ACTIVITY
An exact reproduction of all the entries is the expected answer.

Stored data entries:
◆ ◆ ◆ ◆

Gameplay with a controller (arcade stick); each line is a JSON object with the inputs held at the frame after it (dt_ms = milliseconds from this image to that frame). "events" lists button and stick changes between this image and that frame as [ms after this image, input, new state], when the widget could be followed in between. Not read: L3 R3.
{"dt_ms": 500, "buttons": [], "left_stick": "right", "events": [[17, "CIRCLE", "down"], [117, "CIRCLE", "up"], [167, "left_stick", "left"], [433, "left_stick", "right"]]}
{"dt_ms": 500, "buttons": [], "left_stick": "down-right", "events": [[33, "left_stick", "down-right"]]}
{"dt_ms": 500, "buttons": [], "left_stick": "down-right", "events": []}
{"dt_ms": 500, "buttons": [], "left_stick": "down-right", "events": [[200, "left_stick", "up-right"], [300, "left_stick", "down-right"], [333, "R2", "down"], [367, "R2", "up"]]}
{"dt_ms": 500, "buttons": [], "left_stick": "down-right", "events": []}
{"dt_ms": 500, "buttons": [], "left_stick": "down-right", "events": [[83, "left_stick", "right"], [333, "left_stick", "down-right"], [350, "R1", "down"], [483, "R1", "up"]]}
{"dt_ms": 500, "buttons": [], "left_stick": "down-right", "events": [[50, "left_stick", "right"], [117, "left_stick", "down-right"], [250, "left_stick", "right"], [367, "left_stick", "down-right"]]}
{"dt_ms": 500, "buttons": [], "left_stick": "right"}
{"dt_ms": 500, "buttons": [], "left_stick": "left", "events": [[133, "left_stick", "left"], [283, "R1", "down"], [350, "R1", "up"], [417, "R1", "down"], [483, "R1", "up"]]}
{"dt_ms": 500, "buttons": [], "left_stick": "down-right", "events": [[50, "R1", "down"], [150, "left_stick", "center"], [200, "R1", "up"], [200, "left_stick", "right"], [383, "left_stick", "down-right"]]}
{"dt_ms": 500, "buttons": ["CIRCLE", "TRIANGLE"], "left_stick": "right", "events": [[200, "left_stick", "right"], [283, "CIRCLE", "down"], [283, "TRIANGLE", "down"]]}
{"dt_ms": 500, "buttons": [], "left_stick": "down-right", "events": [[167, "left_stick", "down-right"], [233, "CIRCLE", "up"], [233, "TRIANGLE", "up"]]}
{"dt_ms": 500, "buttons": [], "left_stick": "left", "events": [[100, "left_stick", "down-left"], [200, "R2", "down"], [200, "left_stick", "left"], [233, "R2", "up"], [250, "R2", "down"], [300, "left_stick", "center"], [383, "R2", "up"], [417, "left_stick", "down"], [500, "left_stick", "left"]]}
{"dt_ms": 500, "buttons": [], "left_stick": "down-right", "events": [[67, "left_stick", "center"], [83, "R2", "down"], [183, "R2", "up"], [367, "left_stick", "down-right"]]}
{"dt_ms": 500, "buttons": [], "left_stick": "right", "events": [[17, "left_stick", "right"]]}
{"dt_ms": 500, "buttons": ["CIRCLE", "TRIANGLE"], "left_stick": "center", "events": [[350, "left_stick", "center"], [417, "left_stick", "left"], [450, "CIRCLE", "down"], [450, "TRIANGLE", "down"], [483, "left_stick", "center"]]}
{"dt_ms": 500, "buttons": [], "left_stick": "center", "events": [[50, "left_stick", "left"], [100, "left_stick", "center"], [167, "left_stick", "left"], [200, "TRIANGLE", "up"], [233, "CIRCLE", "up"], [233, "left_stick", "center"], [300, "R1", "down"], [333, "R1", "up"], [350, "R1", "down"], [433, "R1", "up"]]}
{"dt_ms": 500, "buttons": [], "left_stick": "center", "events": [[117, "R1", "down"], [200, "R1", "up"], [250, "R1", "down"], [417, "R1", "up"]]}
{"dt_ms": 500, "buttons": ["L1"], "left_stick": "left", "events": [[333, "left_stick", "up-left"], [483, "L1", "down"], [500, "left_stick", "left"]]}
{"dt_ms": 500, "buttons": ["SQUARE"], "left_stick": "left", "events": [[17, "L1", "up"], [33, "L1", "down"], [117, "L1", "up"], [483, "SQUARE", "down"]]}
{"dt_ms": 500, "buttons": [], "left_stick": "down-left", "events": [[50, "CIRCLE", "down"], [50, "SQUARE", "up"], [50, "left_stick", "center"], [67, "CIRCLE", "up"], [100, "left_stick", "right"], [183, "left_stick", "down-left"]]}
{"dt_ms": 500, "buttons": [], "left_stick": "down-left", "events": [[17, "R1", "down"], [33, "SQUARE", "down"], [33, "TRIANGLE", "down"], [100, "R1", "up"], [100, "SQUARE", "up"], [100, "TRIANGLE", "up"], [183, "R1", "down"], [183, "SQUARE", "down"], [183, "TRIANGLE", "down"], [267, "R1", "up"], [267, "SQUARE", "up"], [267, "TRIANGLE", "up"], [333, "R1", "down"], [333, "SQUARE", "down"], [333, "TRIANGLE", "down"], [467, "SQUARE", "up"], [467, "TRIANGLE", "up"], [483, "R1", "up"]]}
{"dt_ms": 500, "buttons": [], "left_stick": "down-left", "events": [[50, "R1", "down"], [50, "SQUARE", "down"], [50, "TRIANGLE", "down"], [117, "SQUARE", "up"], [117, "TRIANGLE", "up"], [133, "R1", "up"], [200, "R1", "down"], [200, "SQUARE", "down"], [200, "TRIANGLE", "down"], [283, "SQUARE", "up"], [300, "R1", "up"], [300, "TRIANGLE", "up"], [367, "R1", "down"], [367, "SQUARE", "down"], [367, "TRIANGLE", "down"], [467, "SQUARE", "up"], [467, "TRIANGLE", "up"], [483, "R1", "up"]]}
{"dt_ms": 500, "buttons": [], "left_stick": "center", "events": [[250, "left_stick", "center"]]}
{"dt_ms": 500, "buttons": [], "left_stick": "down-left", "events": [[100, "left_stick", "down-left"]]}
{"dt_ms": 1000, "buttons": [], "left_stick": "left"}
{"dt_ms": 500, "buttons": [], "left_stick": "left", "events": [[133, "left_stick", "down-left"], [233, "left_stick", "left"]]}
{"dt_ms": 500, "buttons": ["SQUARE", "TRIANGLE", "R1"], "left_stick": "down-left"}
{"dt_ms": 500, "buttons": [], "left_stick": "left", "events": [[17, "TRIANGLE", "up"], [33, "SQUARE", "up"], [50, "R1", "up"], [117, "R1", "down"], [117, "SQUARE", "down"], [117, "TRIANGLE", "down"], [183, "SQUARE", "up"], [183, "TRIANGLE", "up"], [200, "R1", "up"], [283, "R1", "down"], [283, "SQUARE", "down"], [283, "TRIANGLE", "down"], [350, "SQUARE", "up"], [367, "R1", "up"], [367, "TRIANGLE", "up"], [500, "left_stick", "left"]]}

◆ ◆ ◆ ◆

PROBLEM SOLUTION
Gameplay with a controller (arcade stick); each line is a JSON object with the inputs held at the frame after it (dt_ms = milliseconds from this image to that frame). "events" lists button and stick changes between this image and that frame as [ms after this image, input, new state], when the widget could be followed in between. Not read: L3 R3.
{"dt_ms": 500, "buttons": [], "left_stick": "right", "events": [[17, "CIRCLE", "down"], [117, "CIRCLE", "up"], [167, "left_stick", "left"], [433, "left_stick", "right"]]}
{"dt_ms": 500, "buttons": [], "left_stick": "down-right", "events": [[33, "left_stick", "down-right"]]}
{"dt_ms": 500, "buttons": [], "left_stick": "down-right", "events": []}
{"dt_ms": 500, "buttons": [], "left_stick": "down-right", "events": [[200, "left_stick", "up-right"], [300, "left_stick", "down-right"], [333, "R2", "down"], [367, "R2", "up"]]}
{"dt_ms": 500, "buttons": [], "left_stick": "down-right", "events": []}
{"dt_ms": 500, "buttons": [], "left_stick": "down-right", "events": [[83, "left_stick", "right"], [333, "left_stick", "down-right"], [350, "R1", "down"], [483, "R1", "up"]]}
{"dt_ms": 500, "buttons": [], "left_stick": "down-right", "events": [[50, "left_stick", "right"], [117, "left_stick", "down-right"], [250, "left_stick", "right"], [367, "left_stick", "down-right"]]}
{"dt_ms": 500, "buttons": [], "left_stick": "right"}
{"dt_ms": 500, "buttons": [], "left_stick": "left", "events": [[133, "left_stick", "left"], [283, "R1", "down"], [350, "R1", "up"], [417, "R1", "down"], [483, "R1", "up"]]}
{"dt_ms": 500, "buttons": [], "left_stick": "down-right", "events": [[50, "R1", "down"], [150, "left_stick", "center"], [200, "R1", "up"], [200, "left_stick", "right"], [383, "left_stick", "down-right"]]}
{"dt_ms": 500, "buttons": ["CIRCLE", "TRIANGLE"], "left_stick": "right", "events": [[200, "left_stick", "right"], [283, "CIRCLE", "down"], [283, "TRIANGLE", "down"]]}
{"dt_ms": 500, "buttons": [], "left_stick": "down-right", "events": [[167, "left_stick", "down-right"], [233, "CIRCLE", "up"], [233, "TRIANGLE", "up"]]}
{"dt_ms": 500, "buttons": [], "left_stick": "left", "events": [[100, "left_stick", "down-left"], [200, "R2", "down"], [200, "left_stick", "left"], [233, "R2", "up"], [250, "R2", "down"], [300, "left_stick", "center"], [383, "R2", "up"], [417, "left_stick", "down"], [500, "left_stick", "left"]]}
{"dt_ms": 500, "buttons": [], "left_stick": "down-right", "events": [[67, "left_stick", "center"], [83, "R2", "down"], [183, "R2", "up"], [367, "left_stick", "down-right"]]}
{"dt_ms": 500, "buttons": [], "left_stick": "right", "events": [[17, "left_stick", "right"]]}
{"dt_ms": 500, "buttons": ["CIRCLE", "TRIANGLE"], "left_stick": "center", "events": [[350, "left_stick", "center"], [417, "left_stick", "left"], [450, "CIRCLE", "down"], [450, "TRIANGLE", "down"], [483, "left_stick", "center"]]}
{"dt_ms": 500, "buttons": [], "left_stick": "center", "events": [[50, "left_stick", "left"], [100, "left_stick", "center"], [167, "left_stick", "left"], [200, "TRIANGLE", "up"], [233, "CIRCLE", "up"], [233, "left_stick", "center"], [300, "R1", "down"], [333, "R1", "up"], [350, "R1", "down"], [433, "R1", "up"]]}
{"dt_ms": 500, "buttons": [], "left_stick": "center", "events": [[117, "R1", "down"], [200, "R1", "up"], [250, "R1", "down"], [417, "R1", "up"]]}
{"dt_ms": 500, "buttons": ["L1"], "left_stick": "left", "events": [[333, "left_stick", "up-left"], [483, "L1", "down"], [500, "left_stick", "left"]]}
{"dt_ms": 500, "buttons": ["SQUARE"], "left_stick": "left", "events": [[17, "L1", "up"], [33, "L1", "down"], [117, "L1", "up"], [483, "SQUARE", "down"]]}
{"dt_ms": 500, "buttons": [], "left_stick": "down-left", "events": [[50, "CIRCLE", "down"], [50, "SQUARE", "up"], [50, "left_stick", "center"], [67, "CIRCLE", "up"], [100, "left_stick", "right"], [183, "left_stick", "down-left"]]}
{"dt_ms": 500, "buttons": [], "left_stick": "down-left", "events": [[17, "R1", "down"], [33, "SQUARE", "down"], [33, "TRIANGLE", "down"], [100, "R1", "up"], [100, "SQUARE", "up"], [100, "TRIANGLE", "up"], [183, "R1", "down"], [183, "SQUARE", "down"], [183, "TRIANGLE", "down"], [267, "R1", "up"], [267, "SQUARE", "up"], [267, "TRIANGLE", "up"], [333, "R1", "down"], [333, "SQUARE", "down"], [333, "TRIANGLE", "down"], [467, "SQUARE", "up"], [467, "TRIANGLE", "up"], [483, "R1", "up"]]}
{"dt_ms": 500, "buttons": [], "left_stick": "down-left", "events": [[50, "R1", "down"], [50, "SQUARE", "down"], [50, "TRIANGLE", "down"], [117, "SQUARE", "up"], [117, "TRIANGLE", "up"], [133, "R1", "up"], [200, "R1", "down"], [200, "SQUARE", "down"], [200, "TRIANGLE", "down"], [283, "SQUARE", "up"], [300, "R1", "up"], [300, "TRIANGLE", "up"], [367, "R1", "down"], [367, "SQUARE", "down"], [367, "TRIANGLE", "down"], [467, "SQUARE", "up"], [467, "TRIANGLE", "up"], [483, "R1", "up"]]}
{"dt_ms": 500, "buttons": [], "left_stick": "center", "events": [[250, "left_stick", "center"]]}
{"dt_ms": 500, "buttons": [], "left_stick": "down-left", "events": [[100, "left_stick", "down-left"]]}
{"dt_ms": 1000, "buttons": [], "left_stick": "left"}
{"dt_ms": 500, "buttons": [], "left_stick": "left", "events": [[133, "left_stick", "down-left"], [233, "left_stick", "left"]]}
{"dt_ms": 500, "buttons": ["SQUARE", "TRIANGLE", "R1"], "left_stick": "down-left"}
{"dt_ms": 500, "buttons": [], "left_stick": "left", "events": [[17, "TRIANGLE", "up"], [33, "SQUARE", "up"], [50, "R1", "up"], [117, "R1", "down"], [117, "SQUARE", "down"], [117, "TRIANGLE", "down"], [183, "SQUARE", "up"], [183, "TRIANGLE", "up"], [200, "R1", "up"], [283, "R1", "down"], [283, "SQUARE", "down"], [283, "TRIANGLE", "down"], [350, "SQUARE", "up"], [367, "R1", "up"], [367, "TRIANGLE", "up"], [500, "left_stick", "left"]]}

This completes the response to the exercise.